* _PROBLEM TO SOLVE_: Only the lines from the one with "9: (348, 96)" through the final line below belong in the answer, copied exactly and without pictures.

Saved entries
=== Section Start ===
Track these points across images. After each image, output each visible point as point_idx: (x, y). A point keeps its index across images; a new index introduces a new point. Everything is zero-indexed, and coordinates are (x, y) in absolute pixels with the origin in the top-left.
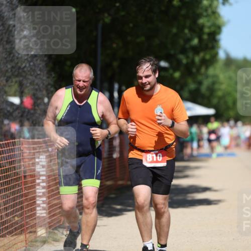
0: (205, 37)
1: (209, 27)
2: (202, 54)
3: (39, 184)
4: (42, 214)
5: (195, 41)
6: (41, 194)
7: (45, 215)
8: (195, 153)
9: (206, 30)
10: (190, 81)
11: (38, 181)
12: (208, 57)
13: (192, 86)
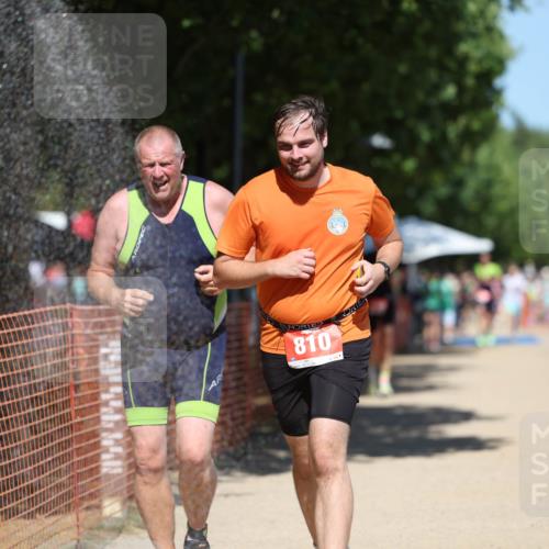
0: (470, 82)
1: (480, 61)
2: (462, 121)
3: (106, 404)
4: (113, 468)
5: (450, 91)
6: (111, 425)
7: (120, 470)
8: (449, 336)
9: (473, 67)
10: (437, 177)
11: (104, 397)
12: (476, 125)
13: (443, 191)
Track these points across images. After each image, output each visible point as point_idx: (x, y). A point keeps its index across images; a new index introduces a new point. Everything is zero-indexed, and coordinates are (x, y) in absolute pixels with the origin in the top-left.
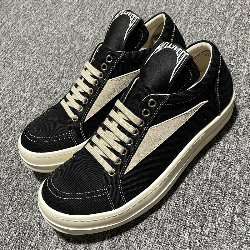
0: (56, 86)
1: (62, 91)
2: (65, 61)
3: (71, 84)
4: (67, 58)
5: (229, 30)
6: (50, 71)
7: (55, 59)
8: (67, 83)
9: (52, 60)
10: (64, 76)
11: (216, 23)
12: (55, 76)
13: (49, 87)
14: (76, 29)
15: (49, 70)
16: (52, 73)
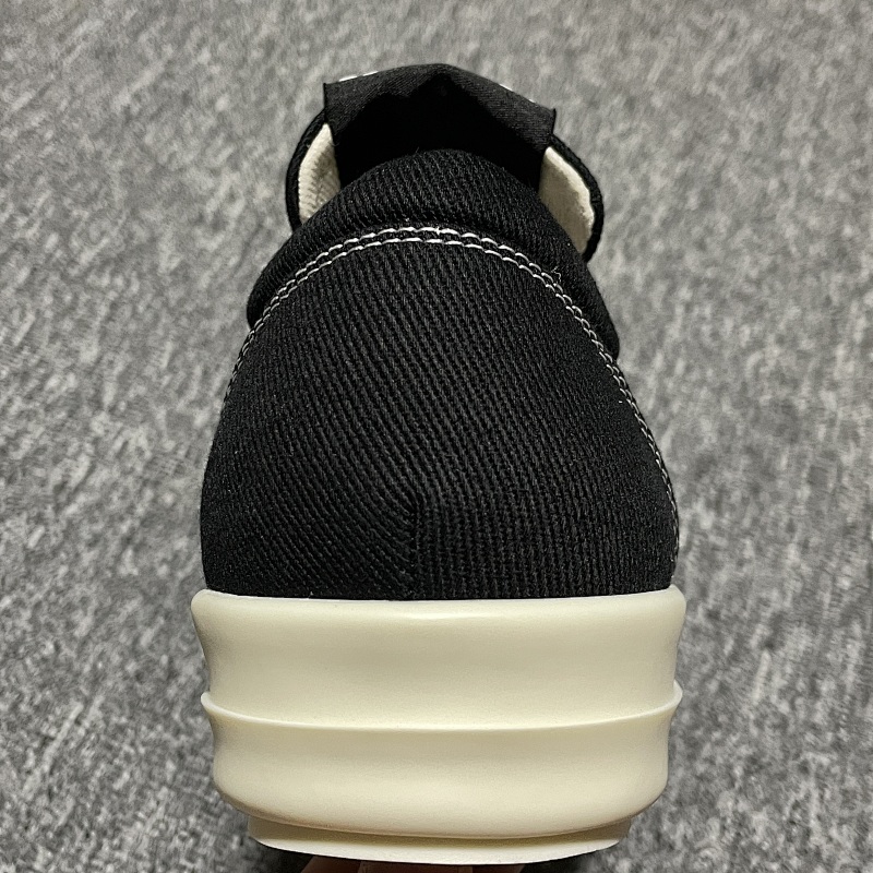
0: (65, 445)
1: (97, 480)
2: (103, 310)
3: (148, 455)
4: (112, 295)
5: (847, 360)
6: (25, 352)
7: (48, 287)
8: (126, 444)
9: (29, 282)
10: (108, 399)
11: (793, 312)
12: (52, 383)
13: (26, 444)
14: (148, 140)
15: (17, 340)
16: (34, 361)
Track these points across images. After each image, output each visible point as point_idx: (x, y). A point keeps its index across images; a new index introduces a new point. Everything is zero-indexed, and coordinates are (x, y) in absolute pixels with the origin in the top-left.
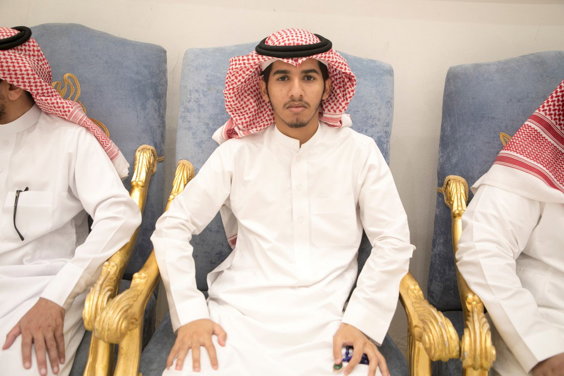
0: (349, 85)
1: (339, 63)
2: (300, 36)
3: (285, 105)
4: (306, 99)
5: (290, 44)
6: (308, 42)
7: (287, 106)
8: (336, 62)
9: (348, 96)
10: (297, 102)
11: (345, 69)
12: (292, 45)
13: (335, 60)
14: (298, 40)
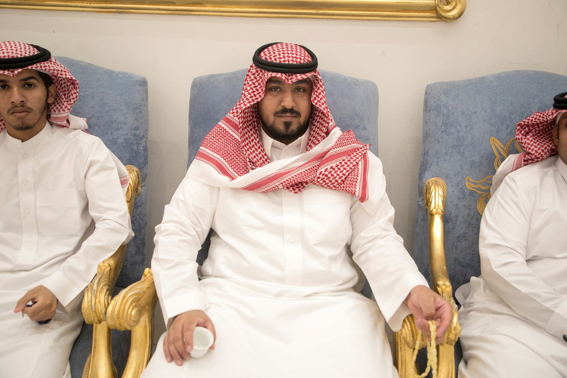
0: (72, 88)
1: (58, 70)
2: (15, 49)
3: (9, 111)
4: (28, 104)
5: (5, 56)
6: (24, 54)
7: (11, 112)
8: (54, 70)
9: (71, 97)
10: (19, 107)
11: (66, 75)
12: (7, 57)
13: (51, 68)
14: (12, 53)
=== Section End ===
* _ANSWER BOX_:
9: (348, 96)
10: (297, 102)
11: (345, 69)
12: (292, 45)
13: (335, 60)
14: (298, 40)
0: (72, 88)
1: (58, 70)
2: (15, 49)
3: (9, 111)
4: (28, 104)
5: (5, 56)
6: (24, 54)
7: (11, 112)
8: (54, 70)
9: (71, 97)
10: (19, 107)
11: (66, 75)
12: (7, 57)
13: (51, 68)
14: (12, 53)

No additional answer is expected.